Mujer: una mirada crítica al Estado de Peligrosidad en Cuba

Por Deyni Tery

Cuba ha tenido una larga historia en materia penal, desde el 1 de enero de 1889, en que entró en vigor la Ley de Enjuiciamiento Criminal, posterior a herramientas legales como el Código Penal de 1870, la Ley de Enjuiciamiento Civil de 1881 y el Código de Comercio de 1885 entre otras legislaciones necesarias para el proceso que seguía el país, en la construcción y desconstrucción del proceso penal.

A pesar de que, a partir del citado año, 1889, los apremios se solucionan a través de un proceso, cuyo centro está en el juicio oral y público, es en los inicios de 1959 que aparece el tratamiento a los llamados Estados Peligrosos, dada la existencia de leyes concentradas en la vagancia habitual y otros actos de ocio, que a criterio de la autoridad competente fueran proclive a la comisión de delitos.

Dado lo que antecede, el Código Penal cubano (Ley 62), en su título XI, Capítulo I, regula en su precepto 72 que: “Se considera en Estado Peligroso a la especial proclividad en que se halla una persona para cometer delitos, demostrada por la conducta que observa en contradicción manifiesta con las normas de la moral socialista”.

El conflicto comienza cuando el legislador describe en su artículo 73 que este Estado Peligroso aparece cuando concurre alguno de los índices siguientes: embriaguez habitual y dipsomanía, narcomanía y conducta antisocial.

Si bien los dos puntos iniciales quedan claros, con solo leerlos, vamos a detenernos en el tercer epígrafe (conducta antisocial), ya que deja una abertura por la que es posible introducir cualquier postura, que, al decir del otro, sea contraria a lo que según “él o ella” sea correcta, y se trata de la calificación que reciben mayormente mujeres.

Con el Estado Peligroso, un grupo importante de mujeres se encuentran en un limbo jurídico, toda vez que, en Cuba, no se reconoce como delito la prostitución, sin embargo, se juzga como una conducta deshonrosa o antisocial y como resultado de ello, se realiza una comparecencia ante un tribunal de lo penal.

Sin embargo, varias quejas llegan en la actualidad por medio de abogados defensores, quienes aseveran haber trabajado casos de expedientes, donde obran Advertencias Oficiales de autoridades policiales, por conducta antisocial, en los que se ha detectado firmas falsificadas y actas improvisadas; ya que se requiere de un número de advertencias reales, como requisito obligatorio (art.75) que antecede a la medida; resultando, que en los casos denunciados, se ha tornado difícil demostrar o desmontar el teatro de poder, que en muchas ocasiones coloca a las mujeres, más que en período de peligro, en estado de indefensa legal. 

Lo cierto es que esta medida de seguridad predelictiva, una vez decretada, permite que la persona en “estado peligroso”, sea sometida a un régimen; enumerado, según el legislador cubano, en: medida terapéutica, reeducativa y de vigilancia por los órganos de la Policía. 

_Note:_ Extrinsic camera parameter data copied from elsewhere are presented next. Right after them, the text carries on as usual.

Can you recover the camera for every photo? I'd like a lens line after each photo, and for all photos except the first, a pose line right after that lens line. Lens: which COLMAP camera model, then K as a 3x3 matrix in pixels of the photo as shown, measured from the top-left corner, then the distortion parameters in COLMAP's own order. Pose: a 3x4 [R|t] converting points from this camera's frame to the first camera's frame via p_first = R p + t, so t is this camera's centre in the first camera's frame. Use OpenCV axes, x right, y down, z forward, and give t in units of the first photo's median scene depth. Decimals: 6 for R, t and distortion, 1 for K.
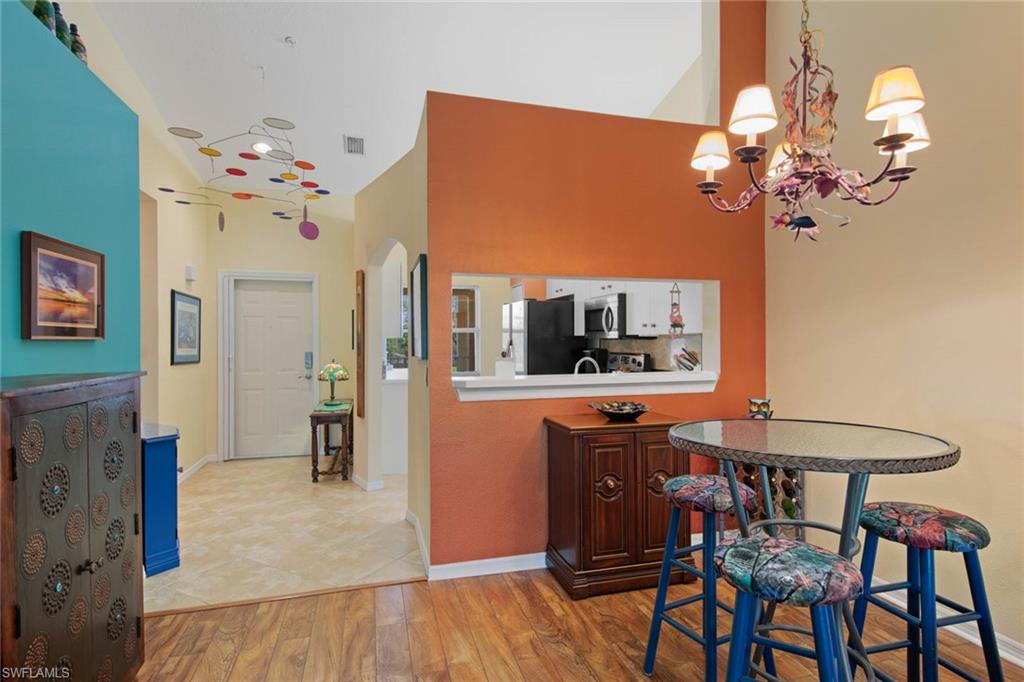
lens RADIAL K [[518.4, 0, 512.0], [0, 518.4, 341.0], [0, 0, 1]] dist [0.000961, 0.000214]
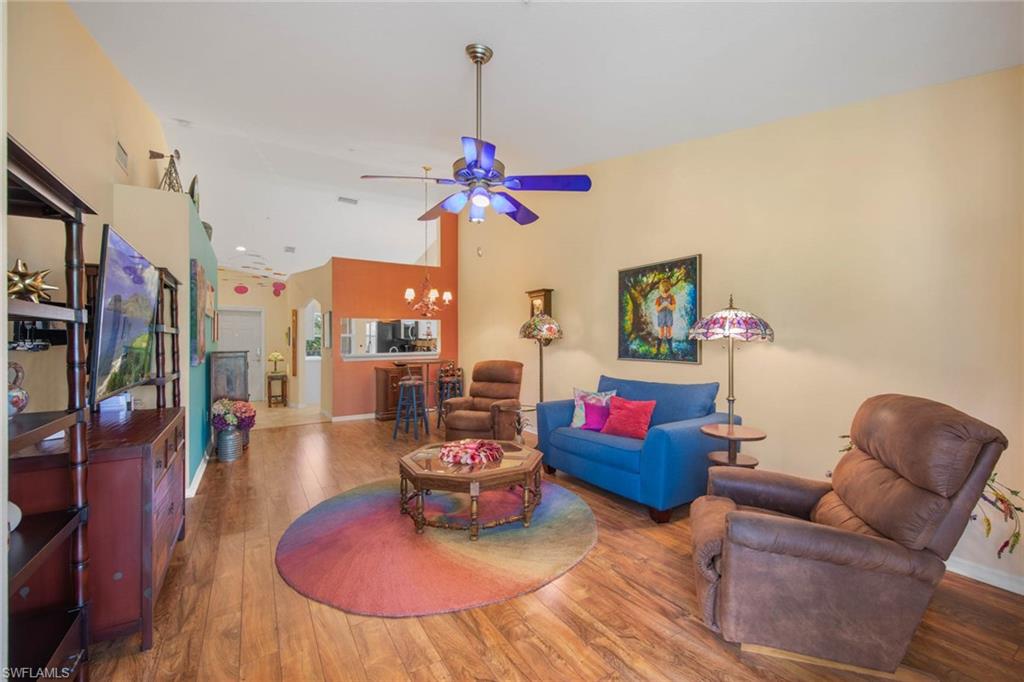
lens RADIAL K [[418.3, 0, 521.2], [0, 418.3, 338.4], [0, 0, 1]] dist [0.002561, 0.000202]
pose [[0.953580, -0.005306, 0.301094, 0.123073], [0.008418, 0.999924, -0.009040, 0.014686], [-0.301023, 0.011155, 0.953552, -1.312092]]
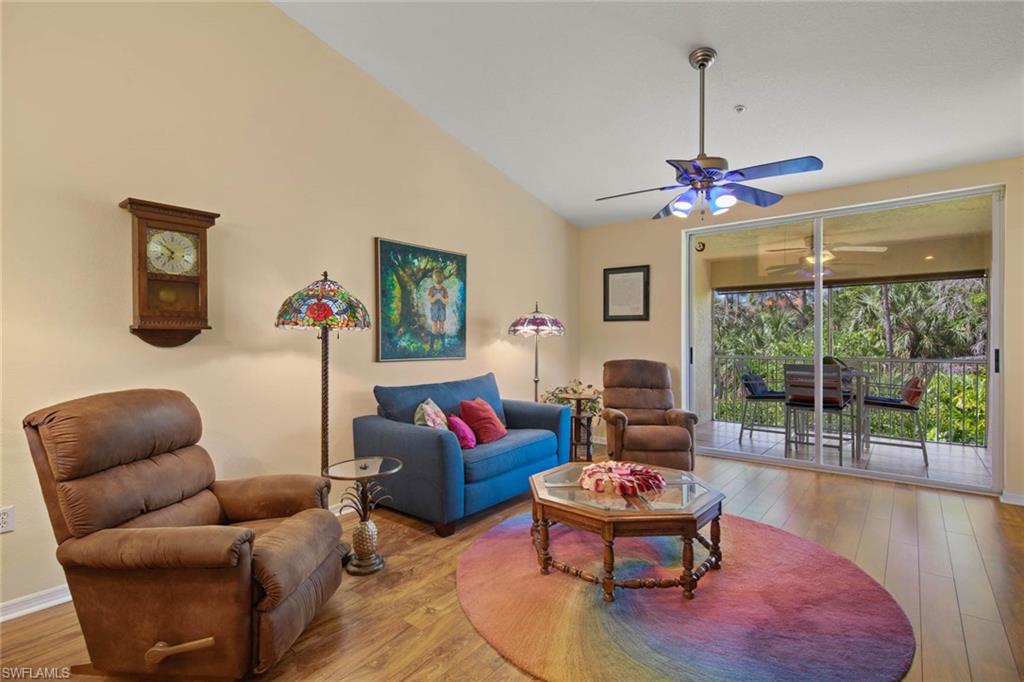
lens RADIAL K [[479.7, 0, 513.6], [0, 479.7, 342.1], [0, 0, 1]] dist [0.002721, -0.001487]
pose [[-0.574738, -0.004286, 0.818326, -0.252405], [0.003305, 0.999966, 0.007559, 0.019985], [-0.818331, 0.007049, -0.574705, 0.214180]]
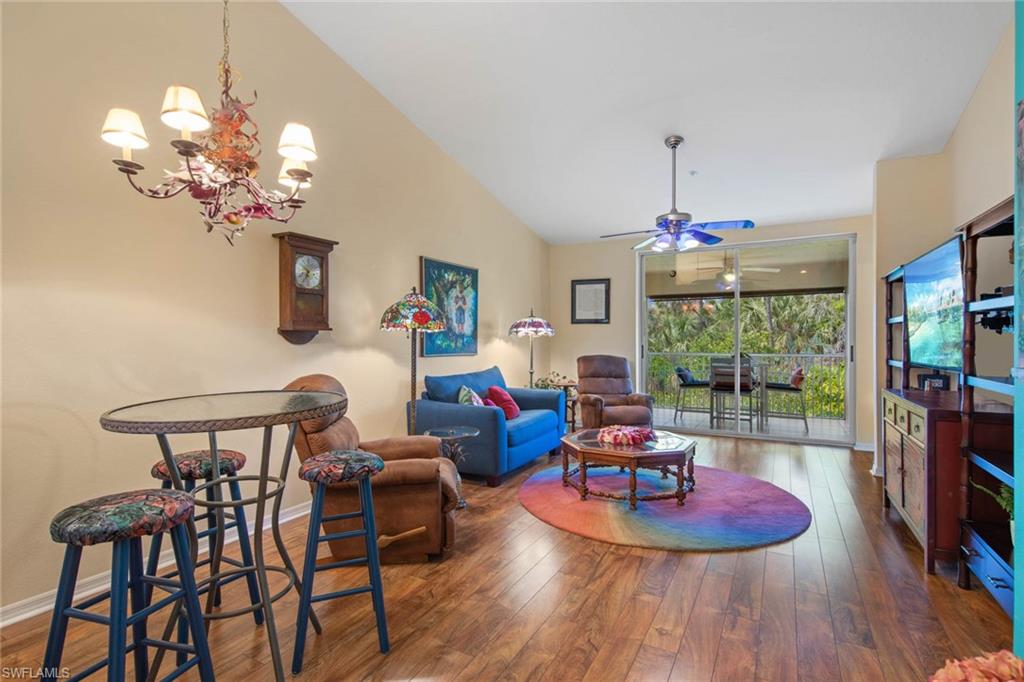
lens RADIAL K [[488.9, 0, 512.0], [0, 488.9, 341.0], [0, 0, 1]] dist [0.002215, 0.000856]
pose [[-0.712864, -0.002388, 0.701298, -0.326513], [0.002366, 0.999980, 0.005810, 0.020758], [-0.701298, 0.005801, -0.712844, 0.640015]]
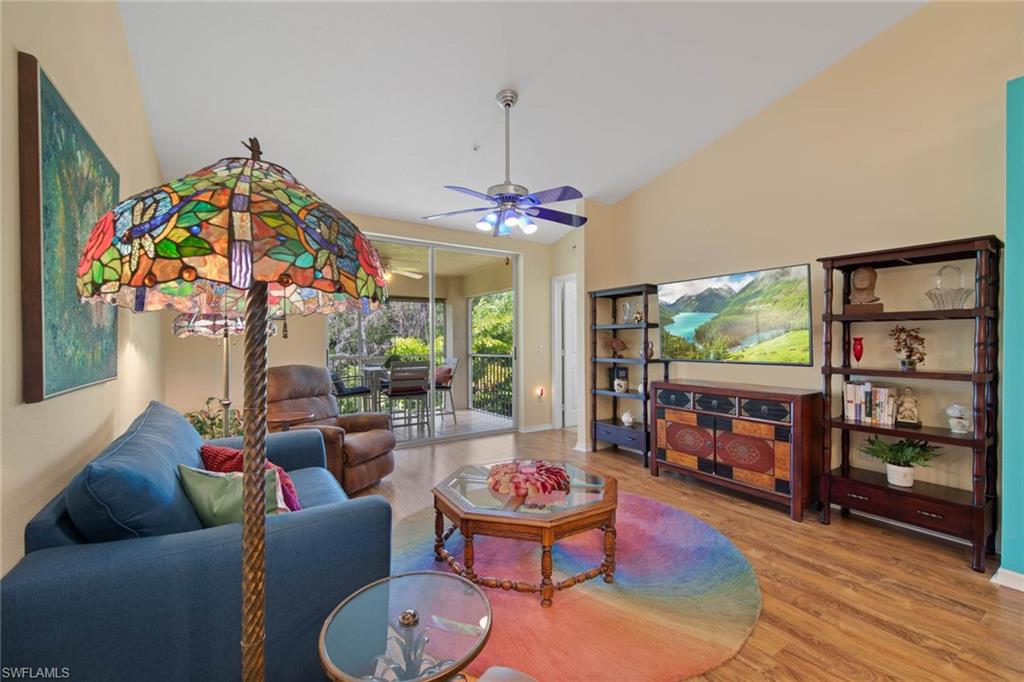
lens RADIAL K [[420.3, 0, 510.6], [0, 420.3, 345.0], [0, 0, 1]] dist [0.002315, 0.000110]
pose [[-0.953942, 0.004348, -0.299959, 0.543913], [0.000889, 0.999932, 0.011669, 0.020783], [0.299989, 0.010865, -0.953881, 0.282271]]
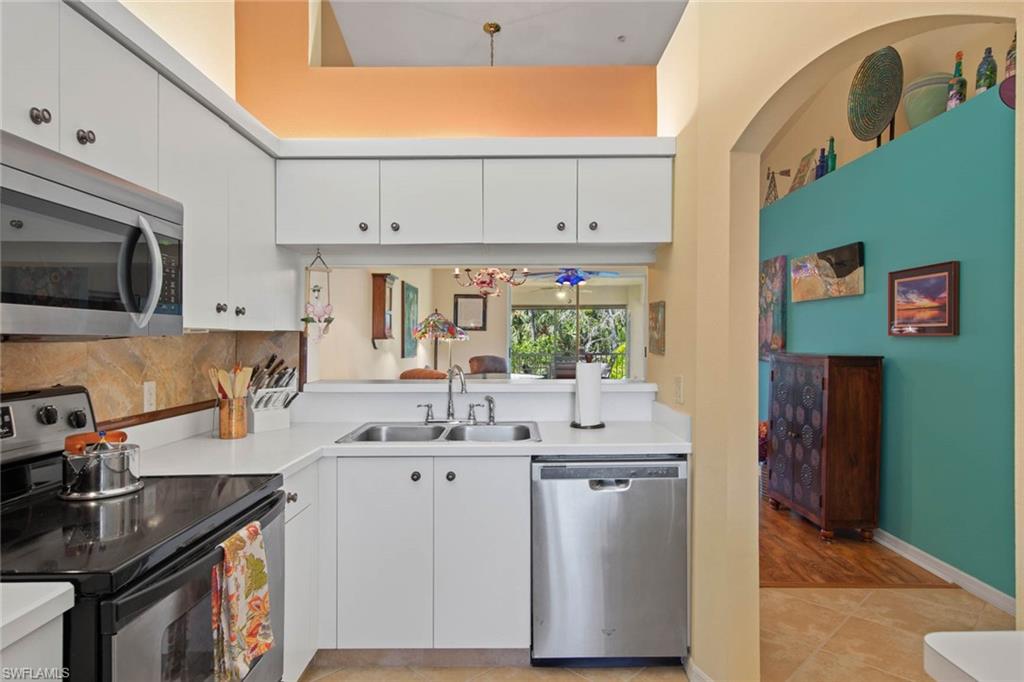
lens RADIAL K [[568.8, 0, 512.0], [0, 568.8, 341.0], [0, 0, 1]] dist [0.001399, 0.000468]
pose [[-0.961619, 0.001031, 0.274385, -0.137432], [0.002696, 0.999980, 0.005691, -0.000243], [-0.274373, 0.006212, -0.961603, 1.724471]]
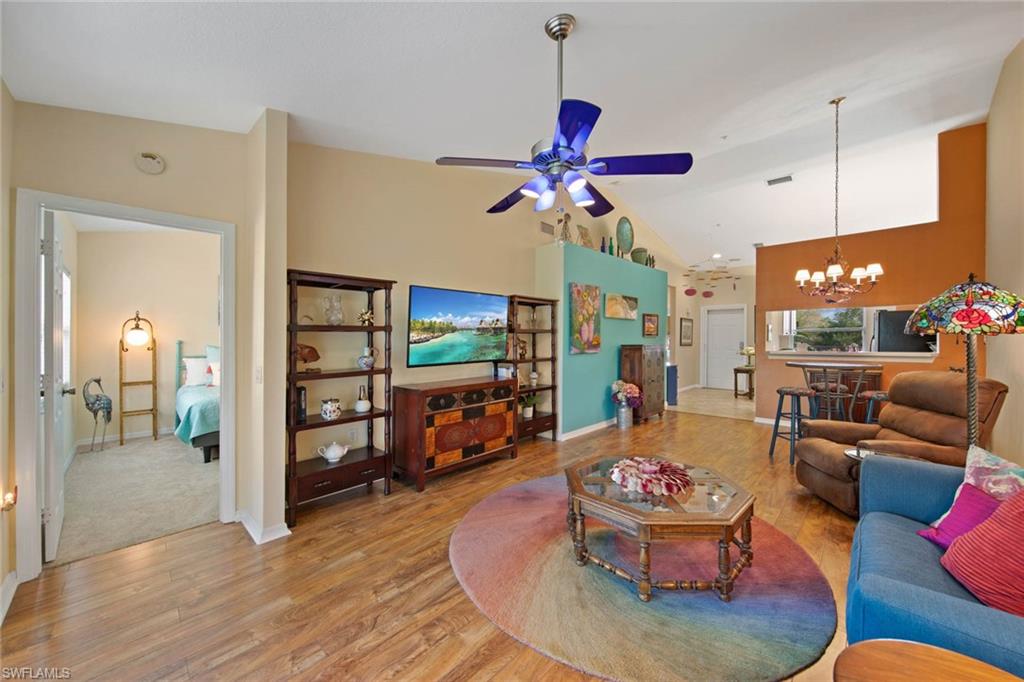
lens RADIAL K [[372.6, 0, 519.1], [0, 372.6, 340.1], [0, 0, 1]] dist [-0.000775, -0.000198]
pose [[0.511663, 0.002136, -0.859183, 0.765236], [0.004799, 0.999974, 0.005343, 0.003129], [0.859173, -0.006857, 0.511640, -0.937102]]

Este calificativo último, siendo el más trillado, lleva a que las personas en estado “peligroso”, sean recluidas en un Centro de Estudio y trabajo, (nombre que adquieren en Cuba las prisiones comunes), donde permanecen con otros internos, que se encuentren en igual lugar por un delito consumado, salvo algunas excepciones que van para una granja, custodiada/os, con régimen carcelario.

Aun cuando entre las medidas reeducativas, está la entrega a un colectivo de trabajo (art. 80 Código Penal) lo que sería una alternativa profiláctica; la mayoría de las mujeres cubanas, acusadas de prostitución, no solo resultan internadas, sino como parte del método, sus nombres constan en un centro de “clasificación”; resultando más aniquiladas socialmente, que salvadas desde la prevención, por lo que las medidas de seguridad pre-delictivas, implican sanción de privación de libertad parecidas a las de menor rigor, como el trabajo correccional, con o sin internamiento, o en caso de beneficios, la limitación de libertad; con la diferencia, que esta puede ser modificada en cualquier momento, a solicitud del órgano ejecutor o de oficio, pero la realidad es que la modificación de la medida, raramente llega; y cuando ocurre es un proceso casi tan largo como la sanción ordinaria o común.